Background

Homologous recombination (HR) is an essential pathway to repair DNA double-strand breaks (DSBs) and contributes to the repair of interstrand crosslinks. Germline pathogenic variants of HR-related genes, such as BRCA1 and BRCA2 (BRCA1/2), cause hereditary breast and ovarian cancer syndrome (HBOC) [1]. Sporadic cancers also have alterations of HR-related genes [2]. Cancer cells with HR deficiency are sensitive to cancer treatments, including poly(ADP-ribose) polymerase (PARP) inhibitors, DNA-damaging agents such as platinum agents, and ionizing radiation [3,4]. Thus, accurate evaluation of HR activity is helpful to diagnose HBOC and stratify patients for cancer therapy.

For diagnosis of HBOC and stratification of patients for treatment with PARP inhibitors, genetic tests are performed to detect pathogenic variants of BRCA1/2 and other HR-related genes in the clinic. However, variants of uncertain significance have been identified, and an accurate functional assay to evaluate HR activity is required for appropriate clinical decision-making [5]. In addition, genomic scarring assays are used to detect HR deficiency in tumor tissues and predict the effects of PARP inhibitors [6] but do not detect changes in HR activity caused by revertant mutations of HR-related genes.

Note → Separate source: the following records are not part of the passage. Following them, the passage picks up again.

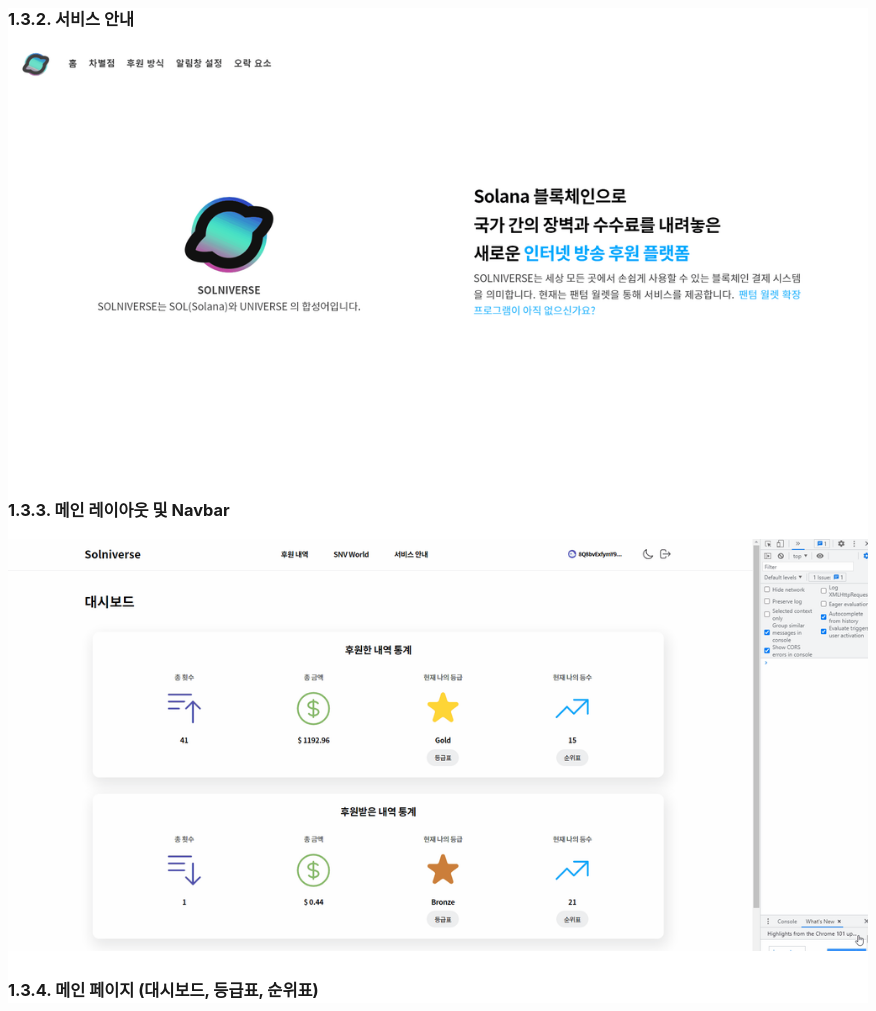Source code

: ### 1.3.2. 서비스 안내

![서비스 안내.gif](README%20e2cf99467c85465daae0ad49bdba7fce/%EC%84%9C%EB%B9%84%EC%8A%A4_%EC%95%88%EB%82%B4.gif)

### 1.3.3. 메인 레이아웃 및 Navbar

![레이아웃.gif](README%20e2cf99467c85465daae0ad49bdba7fce/%EB%A0%88%EC%9D%B4%EC%95%84%EC%9B%83.gif)

### 1.3.4. 메인 페이지 (대시보드, 등급표, 순위표)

To evaluate cellular HR activity, the direct-repeat GFP (DR-GFP) assay has been utilized [7,8]. However, this assay targets the exogenous GFP locus and detects HR products at the protein level to evaluate HR activity, and its results tend to be qualitative [9]. In addition, the DR-GFP assay requires the establishment of a stable cell line [7,8]. DSB repair can be evaluated by immunostaining for RAD51 (an essential HR factor) or g-H2AX (a DSB marker). However, evaluation of RAD51 foci does not reflect HR activity due to alteration of steps downstream of RAD51 focus formation, and DSBs detected by g-H2AX foci are repaired by non-homologous end-joining in addition to HR [10,11]

To overcome these limitations, we developed an assay to evaluate HR activity called Assay for Site-Specific HR Activity (ASHRA) (Figure 1) [12]. In ASHRA, we use Cas9 endonuclease to create DSBs at specific sites in the genome, enabling the targeting of any endogenous loci. The marker sequence in the donor vector is integrated into the genome during the repair of the DSB by HR. The efficiency of integration of the marker sequence is evaluated by real-time PCR.

Quantification of HR products at the DNA level allows the method to be quantitative [9]. Furthermore, ASHRA can be performed by transiently transfecting two plasmids and does not require the establishment of a stable cell line. We successfully evaluated HR activity in lymphocyte-derived cells and tumor tissues by ASHRA using electroporation for plasmid delivery [13]. The direct measurement of HR activity in tumor tissues accurately predicted sensitivity to PARP inhibitors in vivo [13]. Thus, ASHRA can be performed using a wide range of samples, which greatly widens the application of HR activity evaluation.

Collectively, ASHRA allows easy and quantitative evaluation of HR activity at any locus of interest in the genome. Using ASHRA, we can directly evaluate HR activity in various samples irrespective of the causal genes, type of sequence variations, and shortage of functional information about the variation. In this article, we present the protocols of ASHRA for the measurement of HR activity in adherent cells, suspension cells, and tumor tissues.